Task description
Edit the rows below so that "Early Warning System" becomes "Early Alert System", keeping every other line as it is.

Dataset entries

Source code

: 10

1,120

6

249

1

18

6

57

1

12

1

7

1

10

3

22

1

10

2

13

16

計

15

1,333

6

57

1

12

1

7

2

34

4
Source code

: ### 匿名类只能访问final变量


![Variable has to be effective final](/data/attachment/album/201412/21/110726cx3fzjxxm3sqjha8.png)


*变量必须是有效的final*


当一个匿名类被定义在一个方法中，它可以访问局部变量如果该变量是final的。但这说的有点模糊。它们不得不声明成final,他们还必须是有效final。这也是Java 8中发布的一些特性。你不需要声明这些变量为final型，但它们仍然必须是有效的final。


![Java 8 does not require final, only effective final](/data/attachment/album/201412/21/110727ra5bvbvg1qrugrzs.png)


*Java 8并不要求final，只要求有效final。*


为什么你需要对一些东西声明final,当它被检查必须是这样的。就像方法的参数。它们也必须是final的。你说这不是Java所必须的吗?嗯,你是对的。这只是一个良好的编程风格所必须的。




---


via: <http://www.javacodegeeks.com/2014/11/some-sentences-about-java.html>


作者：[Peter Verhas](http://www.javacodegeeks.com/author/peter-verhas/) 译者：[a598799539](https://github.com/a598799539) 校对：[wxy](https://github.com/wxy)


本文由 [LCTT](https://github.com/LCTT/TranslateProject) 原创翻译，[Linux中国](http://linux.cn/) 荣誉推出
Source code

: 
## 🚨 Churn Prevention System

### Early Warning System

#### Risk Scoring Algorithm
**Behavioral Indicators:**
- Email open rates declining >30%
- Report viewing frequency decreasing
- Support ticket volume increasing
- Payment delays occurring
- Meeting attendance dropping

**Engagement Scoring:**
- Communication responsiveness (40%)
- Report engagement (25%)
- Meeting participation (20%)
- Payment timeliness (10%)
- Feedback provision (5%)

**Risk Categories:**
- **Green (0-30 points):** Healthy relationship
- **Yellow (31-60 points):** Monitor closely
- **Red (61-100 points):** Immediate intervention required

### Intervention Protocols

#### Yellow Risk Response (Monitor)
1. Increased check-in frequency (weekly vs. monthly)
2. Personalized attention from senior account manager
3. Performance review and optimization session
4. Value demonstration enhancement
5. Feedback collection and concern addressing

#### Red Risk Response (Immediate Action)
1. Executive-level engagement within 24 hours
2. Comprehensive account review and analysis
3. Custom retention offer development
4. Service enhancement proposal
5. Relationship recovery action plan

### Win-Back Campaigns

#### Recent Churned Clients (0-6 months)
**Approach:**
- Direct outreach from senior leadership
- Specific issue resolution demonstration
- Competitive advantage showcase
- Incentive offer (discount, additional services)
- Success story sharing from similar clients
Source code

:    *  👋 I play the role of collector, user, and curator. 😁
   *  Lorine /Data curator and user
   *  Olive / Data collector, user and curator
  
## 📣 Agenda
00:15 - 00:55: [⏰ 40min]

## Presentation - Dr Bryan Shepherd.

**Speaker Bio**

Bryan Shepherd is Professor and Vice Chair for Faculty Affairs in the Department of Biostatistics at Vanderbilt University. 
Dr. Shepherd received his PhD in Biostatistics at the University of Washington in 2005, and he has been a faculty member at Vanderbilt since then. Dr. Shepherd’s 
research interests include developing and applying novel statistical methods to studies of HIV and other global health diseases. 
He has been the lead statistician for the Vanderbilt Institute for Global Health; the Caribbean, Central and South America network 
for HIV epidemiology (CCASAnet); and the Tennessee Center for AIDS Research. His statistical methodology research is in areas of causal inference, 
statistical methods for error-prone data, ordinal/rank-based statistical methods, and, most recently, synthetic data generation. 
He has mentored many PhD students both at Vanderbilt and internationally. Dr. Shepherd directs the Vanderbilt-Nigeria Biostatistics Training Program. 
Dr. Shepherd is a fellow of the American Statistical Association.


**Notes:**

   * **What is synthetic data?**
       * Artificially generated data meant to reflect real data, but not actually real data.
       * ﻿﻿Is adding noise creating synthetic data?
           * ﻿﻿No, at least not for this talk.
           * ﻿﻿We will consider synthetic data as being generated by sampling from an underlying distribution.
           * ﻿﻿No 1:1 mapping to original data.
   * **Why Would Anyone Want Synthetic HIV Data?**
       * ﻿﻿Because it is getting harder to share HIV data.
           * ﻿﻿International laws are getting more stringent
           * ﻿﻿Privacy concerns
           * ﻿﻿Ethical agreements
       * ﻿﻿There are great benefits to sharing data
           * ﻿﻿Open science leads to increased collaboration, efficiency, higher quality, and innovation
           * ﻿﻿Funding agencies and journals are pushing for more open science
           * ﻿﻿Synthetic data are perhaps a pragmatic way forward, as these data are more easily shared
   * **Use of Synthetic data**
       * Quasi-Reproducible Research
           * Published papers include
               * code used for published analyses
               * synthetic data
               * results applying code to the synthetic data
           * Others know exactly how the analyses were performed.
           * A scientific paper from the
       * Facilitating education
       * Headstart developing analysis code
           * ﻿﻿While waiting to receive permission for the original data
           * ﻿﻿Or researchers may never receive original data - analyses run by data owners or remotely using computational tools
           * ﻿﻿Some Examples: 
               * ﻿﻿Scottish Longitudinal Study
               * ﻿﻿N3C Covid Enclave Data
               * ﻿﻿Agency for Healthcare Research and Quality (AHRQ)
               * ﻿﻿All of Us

Result below
Source code

: 10

1,120

6

249

1

18

6

57

1

12

1

7

1

10

3

22

1

10

2

13

16

計

15

1,333

6

57

1

12

1

7

2

34

4
Source code

: ### 匿名类只能访问final变量


![Variable has to be effective final](/data/attachment/album/201412/21/110726cx3fzjxxm3sqjha8.png)


*变量必须是有效的final*


当一个匿名类被定义在一个方法中，它可以访问局部变量如果该变量是final的。但这说的有点模糊。它们不得不声明成final,他们还必须是有效final。这也是Java 8中发布的一些特性。你不需要声明这些变量为final型，但它们仍然必须是有效的final。


![Java 8 does not require final, only effective final](/data/attachment/album/201412/21/110727ra5bvbvg1qrugrzs.png)


*Java 8并不要求final，只要求有效final。*


为什么你需要对一些东西声明final,当它被检查必须是这样的。就像方法的参数。它们也必须是final的。你说这不是Java所必须的吗?嗯,你是对的。这只是一个良好的编程风格所必须的。




---


via: <http://www.javacodegeeks.com/2014/11/some-sentences-about-java.html>


作者：[Peter Verhas](http://www.javacodegeeks.com/author/peter-verhas/) 译者：[a598799539](https://github.com/a598799539) 校对：[wxy](https://github.com/wxy)


本文由 [LCTT](https://github.com/LCTT/TranslateProject) 原创翻译，[Linux中国](http://linux.cn/) 荣誉推出
Source code

: 
## 🚨 Churn Prevention System

### Early Alert System

#### Risk Scoring Algorithm
**Behavioral Indicators:**
- Email open rates declining >30%
- Report viewing frequency decreasing
- Support ticket volume increasing
- Payment delays occurring
- Meeting attendance dropping

**Engagement Scoring:**
- Communication responsiveness (40%)
- Report engagement (25%)
- Meeting participation (20%)
- Payment timeliness (10%)
- Feedback provision (5%)

**Risk Categories:**
- **Green (0-30 points):** Healthy relationship
- **Yellow (31-60 points):** Monitor closely
- **Red (61-100 points):** Immediate intervention required

### Intervention Protocols

#### Yellow Risk Response (Monitor)
1. Increased check-in frequency (weekly vs. monthly)
2. Personalized attention from senior account manager
3. Performance review and optimization session
4. Value demonstration enhancement
5. Feedback collection and concern addressing

#### Red Risk Response (Immediate Action)
1. Executive-level engagement within 24 hours
2. Comprehensive account review and analysis
3. Custom retention offer development
4. Service enhancement proposal
5. Relationship recovery action plan

### Win-Back Campaigns

#### Recent Churned Clients (0-6 months)
**Approach:**
- Direct outreach from senior leadership
- Specific issue resolution demonstration
- Competitive advantage showcase
- Incentive offer (discount, additional services)
- Success story sharing from similar clients
Source code

:    *  👋 I play the role of collector, user, and curator. 😁
   *  Lorine /Data curator and user
   *  Olive / Data collector, user and curator
  
## 📣 Agenda
00:15 - 00:55: [⏰ 40min]

## Presentation - Dr Bryan Shepherd.

**Speaker Bio**

Bryan Shepherd is Professor and Vice Chair for Faculty Affairs in the Department of Biostatistics at Vanderbilt University. 
Dr. Shepherd received his PhD in Biostatistics at the University of Washington in 2005, and he has been a faculty member at Vanderbilt since then. Dr. Shepherd’s 
research interests include developing and applying novel statistical methods to studies of HIV and other global health diseases. 
He has been the lead statistician for the Vanderbilt Institute for Global Health; the Caribbean, Central and South America network 
for HIV epidemiology (CCASAnet); and the Tennessee Center for AIDS Research. His statistical methodology research is in areas of causal inference, 
statistical methods for error-prone data, ordinal/rank-based statistical methods, and, most recently, synthetic data generation. 
He has mentored many PhD students both at Vanderbilt and internationally. Dr. Shepherd directs the Vanderbilt-Nigeria Biostatistics Training Program. 
Dr. Shepherd is a fellow of the American Statistical Association.


**Notes:**

   * **What is synthetic data?**
       * Artificially generated data meant to reflect real data, but not actually real data.
       * ﻿﻿Is adding noise creating synthetic data?
           * ﻿﻿No, at least not for this talk.
           * ﻿﻿We will consider synthetic data as being generated by sampling from an underlying distribution.
           * ﻿﻿No 1:1 mapping to original data.
   * **Why Would Anyone Want Synthetic HIV Data?**
       * ﻿﻿Because it is getting harder to share HIV data.
           * ﻿﻿International laws are getting more stringent
           * ﻿﻿Privacy concerns
           * ﻿﻿Ethical agreements
       * ﻿﻿There are great benefits to sharing data
           * ﻿﻿Open science leads to increased collaboration, efficiency, higher quality, and innovation
           * ﻿﻿Funding agencies and journals are pushing for more open science
           * ﻿﻿Synthetic data are perhaps a pragmatic way forward, as these data are more easily shared
   * **Use of Synthetic data**
       * Quasi-Reproducible Research
           * Published papers include
               * code used for published analyses
               * synthetic data
               * results applying code to the synthetic data
           * Others know exactly how the analyses were performed.
           * A scientific paper from the
       * Facilitating education
       * Headstart developing analysis code
           * ﻿﻿While waiting to receive permission for the original data
           * ﻿﻿Or researchers may never receive original data - analyses run by data owners or remotely using computational tools
           * ﻿﻿Some Examples: 
               * ﻿﻿Scottish Longitudinal Study
               * ﻿﻿N3C Covid Enclave Data
               * ﻿﻿Agency for Healthcare Research and Quality (AHRQ)
               * ﻿﻿All of Us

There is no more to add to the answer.